- _The problem_: Give back every line of the entries below word for word, but leave out the pictures.

- _Data provided_:

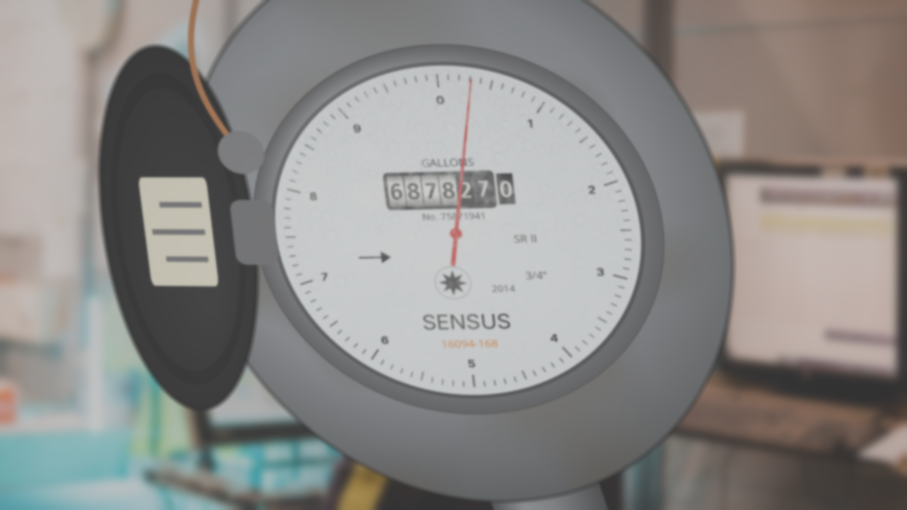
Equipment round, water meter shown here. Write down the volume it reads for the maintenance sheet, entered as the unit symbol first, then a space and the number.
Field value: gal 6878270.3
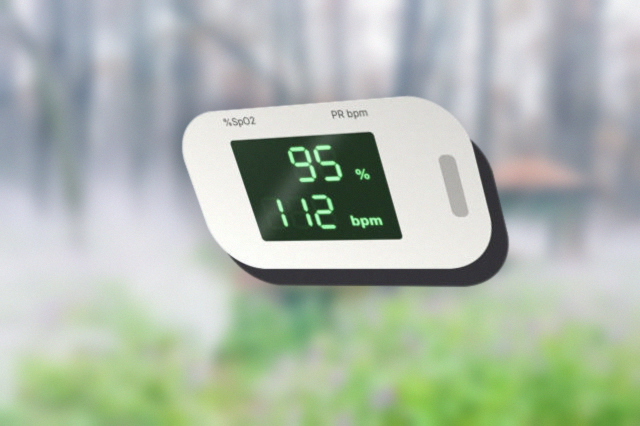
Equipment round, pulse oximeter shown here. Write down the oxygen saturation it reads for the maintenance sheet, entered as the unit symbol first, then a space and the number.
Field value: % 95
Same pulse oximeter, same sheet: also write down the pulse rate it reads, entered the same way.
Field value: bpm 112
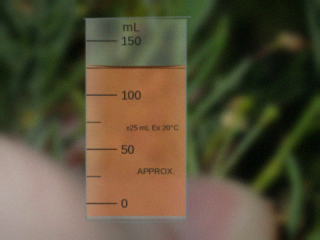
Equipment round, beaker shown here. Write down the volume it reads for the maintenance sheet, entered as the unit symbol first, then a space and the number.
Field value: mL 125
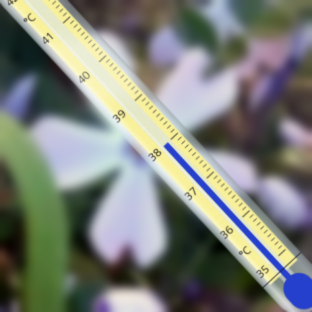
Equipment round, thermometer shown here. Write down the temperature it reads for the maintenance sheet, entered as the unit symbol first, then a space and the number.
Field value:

- _Answer box_:
Equipment round, water meter shown here. Write down the volume it reads for the maintenance sheet, entered as the unit symbol first, then a space and the number.
Field value: gal 6878270.3
Equipment round, pulse oximeter shown here. Write down the oxygen saturation it reads for the maintenance sheet, entered as the unit symbol first, then a space and the number.
Field value: % 95
Same pulse oximeter, same sheet: also write down the pulse rate it reads, entered the same way.
Field value: bpm 112
Equipment round, beaker shown here. Write down the volume it reads for the maintenance sheet, entered as the unit symbol first, then a space and the number.
Field value: mL 125
Equipment round, thermometer shown here. Write down the temperature it reads for the maintenance sheet, entered as the unit symbol first, then a space and the number.
Field value:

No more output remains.